🤖 AI Summary
Existing vision-language models neglect inter-sample dependencies during test-time online prompt tuning and are prone to prompt collapse due to error accumulation, severely limiting zero-shot generalization. To address this, we propose a dynamic online prompt buffering and adaptive selection framework. Our method introduces a novel dual-criterion dynamic prompt selection strategy based on prediction entropy and probability margin, and designs learnable prompt appending and pruning mechanisms to jointly optimize data distribution utilization and error suppression.
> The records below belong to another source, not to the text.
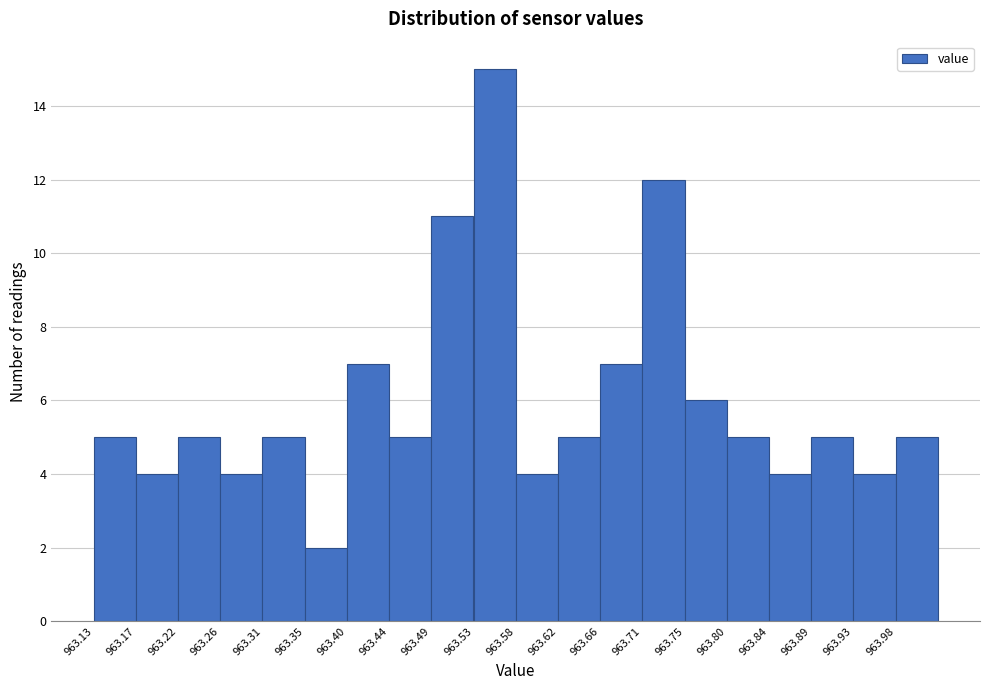

Over which range of the x-axis is the bar tallest?

963.530 to 963.575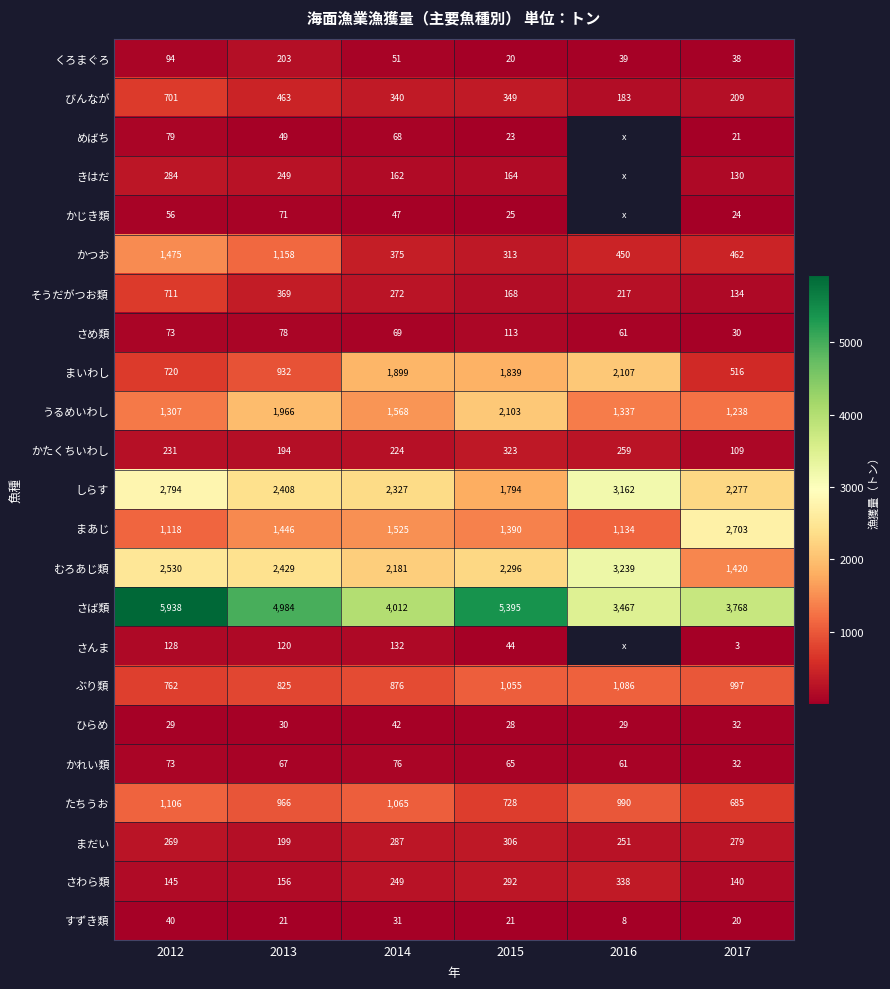

What value does the さめ類 series have at 2015, to the nearest 5?

115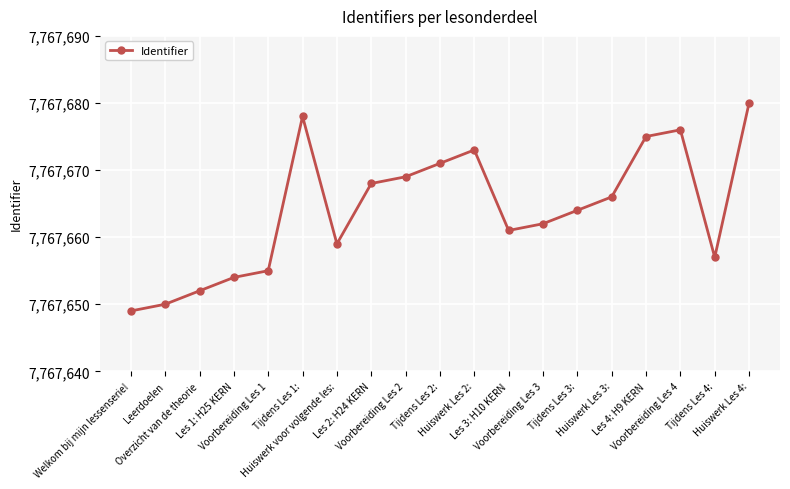

Reading left to right, list all the values displayed in this chart.

7767649	7767650	7767652	7767654	7767655	7767678	7767659	7767668	7767669	7767671	7767673	7767661	7767662	7767664	7767666	7767675	7767676	7767657	7767680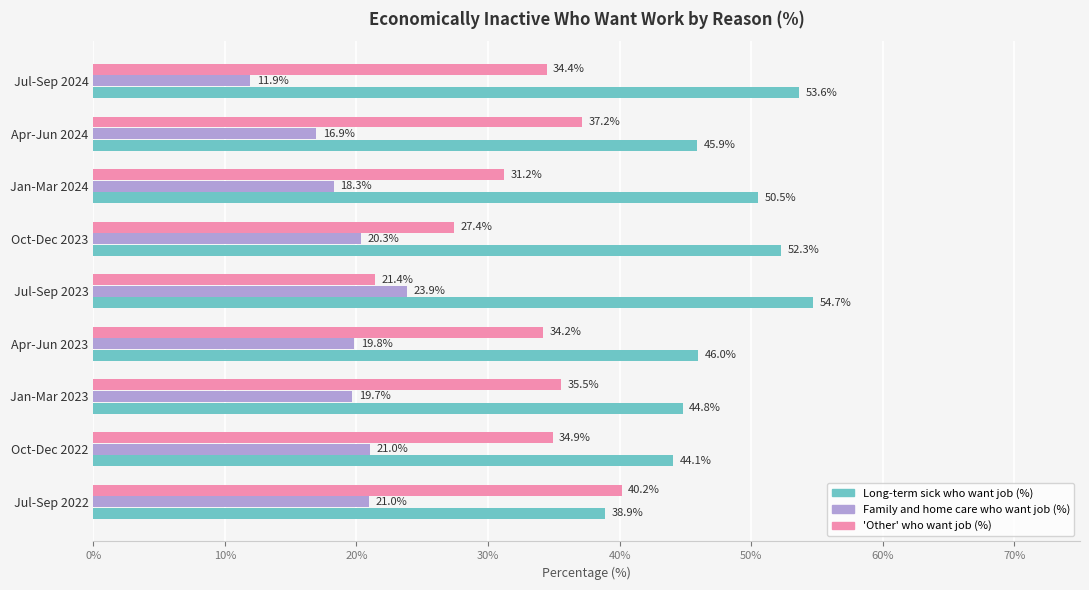

Which series has the largest total across all categories?

Long-term sick who want job (%)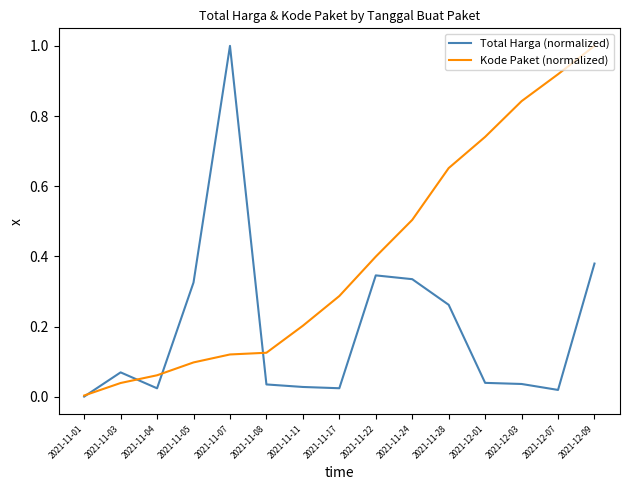

List the series in order of their overall mean, lowest first.

Total Harga (normalized), Kode Paket (normalized)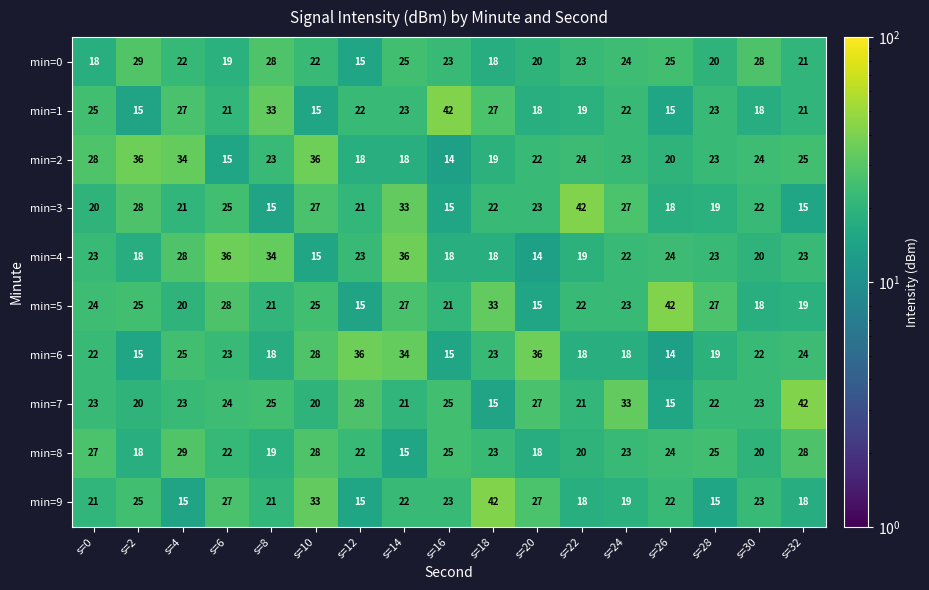

What is the total value across all series at s=12?

215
Crucially, the approach requires no model parameter fine-tuning and operates entirely in the zero-shot test phase. Evaluated across 14 cross-domain datasets, it achieves significant improvements in zero-shot accuracy, effectively mitigates prompt collapse, and enhances both test-time adaptability and robustness.
📝 Abstract
Test-time prompt tuning enhances zero-shot generalization of vision-language models but tends to ignore the relatedness among test samples during inference. Online test-time prompt tuning provides a simple way to leverage the information in previous test samples, albeit with the risk of prompt collapse due to error accumulation. To enhance test-time prompt tuning, we propose DynaPrompt, short for dynamic test-time prompt tuning, exploiting relevant data distribution information while reducing error accumulation. Built on an online prompt buffer, DynaPrompt adaptively selects and optimizes the relevant prompts for each test sample during tuning. Specifically, we introduce a dynamic prompt selection strategy based on two metrics: prediction entropy and probability difference. For unseen test data information, we develop dynamic prompt appending, which allows the buffer to append new prompts and delete the inactive ones. By doing so, the prompts are optimized to exploit beneficial information on specific test data, while alleviating error accumulation. Experiments on fourteen datasets demonstrate the effectiveness of dynamic test-time prompt tuning.